Home » Statistics with R » Variance and standard deviation in R

# Variance and standard deviation in R

## Variance in R with the var function

The variance, denoted by S^2_n, or \sigma^2_n is the arithmetic mean of the square deviations of the values of the variable respect to its mean. This is,

S^2_n = \frac{1}{n - 1} \sum_{i = 1}^{n} (x_i - \bar{x})^2,

being n the number of observations and \bar{x} the mean of the variable.

The denominator n-1 is used to give an unbiased estimator of the variance for i.i.d. observations.

The variance is always positive and greater values will indicate higher dispersion.

When using R, we can make use of the var function to calculate the variance of a variable. Considering the following sample vector you can calculate its variance with the function:

# Sample vector
x <- c(10, 25, 12, 18, 5, 16, 14, 20)

# Variance
var(x) # 38.57143

Note that the function provides an argument named na.rm that can be set to TRUE to remove missing values.

## Standard deviation in R with the sd function

The standard deviation is the positive square root of the variance, this is, S_n = \sqrt{S^2_n}. The standard deviation is more used in Statistics than the variance, as it is expressed in the same units as the variable, while the variance is expressed in square units.

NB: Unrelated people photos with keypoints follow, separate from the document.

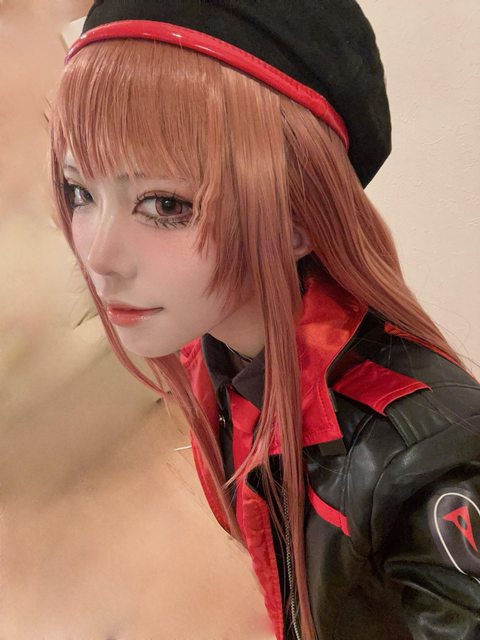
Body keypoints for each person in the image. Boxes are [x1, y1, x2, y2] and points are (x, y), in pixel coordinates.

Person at [49, 1, 480, 638]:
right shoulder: (220, 365)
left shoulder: (424, 463)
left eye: (165, 204)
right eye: (80, 192)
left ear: (298, 220)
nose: (98, 256)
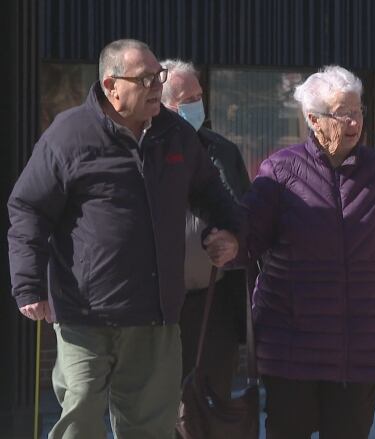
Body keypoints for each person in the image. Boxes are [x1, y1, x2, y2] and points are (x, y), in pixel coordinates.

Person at [7, 39, 242, 439]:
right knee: (79, 417)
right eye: (145, 78)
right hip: (85, 313)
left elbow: (213, 194)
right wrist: (28, 284)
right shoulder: (69, 135)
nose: (156, 86)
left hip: (155, 315)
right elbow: (29, 209)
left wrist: (231, 233)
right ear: (111, 85)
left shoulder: (176, 136)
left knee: (150, 427)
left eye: (159, 76)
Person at [242, 65, 375, 439]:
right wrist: (223, 241)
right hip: (293, 341)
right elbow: (248, 238)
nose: (353, 121)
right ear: (313, 120)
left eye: (357, 111)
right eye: (342, 113)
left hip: (359, 342)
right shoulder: (280, 171)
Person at [161, 58, 251, 400]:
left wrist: (232, 237)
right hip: (156, 301)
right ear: (162, 102)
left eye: (200, 96)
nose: (198, 105)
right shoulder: (142, 148)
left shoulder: (221, 150)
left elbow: (244, 213)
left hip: (213, 299)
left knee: (212, 400)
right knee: (158, 401)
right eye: (188, 100)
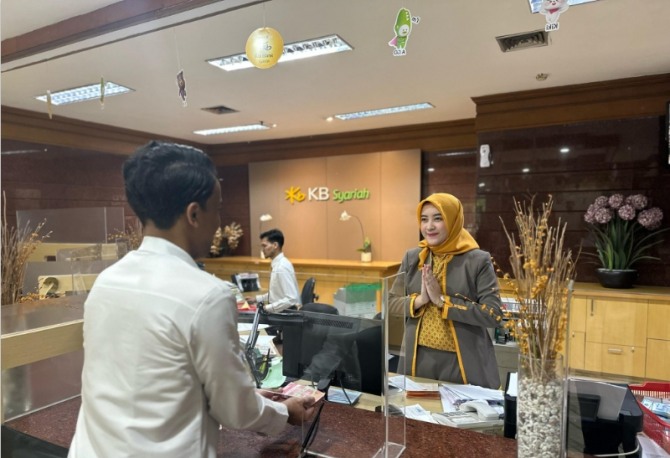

In R, the standard deviation can be calculated making use of the sd function, as shown below:

# Sample vector
x <- c(10, 25, 12, 18, 5, 16, 14, 20)

# Standard deviation
sd(x) # 6.21059

# Equivalent to:
sqrt(var(x)) # 6.21059

Similarly, we can calculate the variance as the square of the standard deviation:

# Sample vector
x <- c(10, 25, 12, 18, 5, 16, 14, 20)

# Variance
sd(x) ^ 2 # 38.57143

The sd function also provides the na.rm argument, that can be set to TRUE if the input vector contains any NA value. Otherwise, the output of the function will be an NA.